By Deb Perelman  |  Posted 2007-08-28 Print this article Print

What's the difference between a bad job and a miserable one? According to one author, it is more than semantics. In his new book, "Three Signs of a Miserable Job," author Patrick Lencioni says that no matter how much the two terms are used interchangeably, they are not the same thing.

"A bad job lies in the eye of the beholder," explains Lencioni. "One person's dream job may be another person's nightmare.

"But a miserable job is universal. It is one that makes a person cynical and frustrated and demoralized when they go home at night. It drains them of their energy, their enthusiasm and their self-esteem."

In the book, Lencioni argues that miserable jobs are industry- and experience level-irrelevant, that CIOs can be as miserable as help desk professionals.

It rarely takes long for the topic of a bad job to come up in conversation. A recent Gallup poll found that 77 percent of people hate their jobs, and it contended that this ailing work force costs employers more than $350 billion annually in lost productivity.

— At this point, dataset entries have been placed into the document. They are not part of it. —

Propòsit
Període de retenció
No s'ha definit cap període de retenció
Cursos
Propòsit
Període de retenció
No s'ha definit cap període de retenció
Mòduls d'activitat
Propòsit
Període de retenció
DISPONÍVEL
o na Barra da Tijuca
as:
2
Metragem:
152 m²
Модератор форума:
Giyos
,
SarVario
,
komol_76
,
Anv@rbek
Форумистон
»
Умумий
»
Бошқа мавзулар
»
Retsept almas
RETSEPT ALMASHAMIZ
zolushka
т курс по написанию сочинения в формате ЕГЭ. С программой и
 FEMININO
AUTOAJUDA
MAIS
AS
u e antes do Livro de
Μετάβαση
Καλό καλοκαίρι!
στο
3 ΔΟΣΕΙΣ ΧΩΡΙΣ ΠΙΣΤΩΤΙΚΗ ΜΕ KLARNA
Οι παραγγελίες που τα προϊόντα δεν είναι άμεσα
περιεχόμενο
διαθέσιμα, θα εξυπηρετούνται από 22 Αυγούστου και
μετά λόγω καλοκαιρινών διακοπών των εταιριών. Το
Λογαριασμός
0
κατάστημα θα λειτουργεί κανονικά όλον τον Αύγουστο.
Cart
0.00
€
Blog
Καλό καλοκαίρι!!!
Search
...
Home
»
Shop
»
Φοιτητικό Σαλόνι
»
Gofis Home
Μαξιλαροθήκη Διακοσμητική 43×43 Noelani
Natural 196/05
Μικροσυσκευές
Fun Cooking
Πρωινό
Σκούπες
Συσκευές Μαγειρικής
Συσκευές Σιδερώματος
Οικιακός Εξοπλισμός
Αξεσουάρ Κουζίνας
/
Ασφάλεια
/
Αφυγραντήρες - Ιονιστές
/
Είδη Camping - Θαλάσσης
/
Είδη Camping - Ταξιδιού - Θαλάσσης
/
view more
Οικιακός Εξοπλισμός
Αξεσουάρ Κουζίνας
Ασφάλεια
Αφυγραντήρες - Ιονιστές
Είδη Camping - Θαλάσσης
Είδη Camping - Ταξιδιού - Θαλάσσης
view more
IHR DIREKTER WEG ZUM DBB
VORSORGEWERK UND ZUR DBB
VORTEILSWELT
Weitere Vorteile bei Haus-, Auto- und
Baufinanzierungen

The book's three signs of a miserable job are anonymity, irrelevance and immeasurement, and the definitions are likely to resound with a good part of the working population. Anonymity is the feeling employees get when they realize that their manager has little interest in them as a human being and they know little about their lives, aspirations and interests. Irrelevance takes root when employees cannot see the way their job makes a difference in the lives of others. Immeasurement is the author's term for when employees cannot assess for themselves their contribution or success and their managers are little help.

What all three facets of workplace misery boil down to is bad management, Lencioni says.

"As simple as these three signs are, the fact remains that few managers take a genuine interest in their people, remind them of the impact that their work has on others, and help them establish creative ways to measure and assess their performance," he writes.

But largely the culprit is managers who are convinced that they are too busy to look after their supervisees.

"The real problem is that most managers see themselves primarily as individual contributors who happen to have direct reports. ... They simply forget what it was like when they were lower on the food chain," said Lencioni.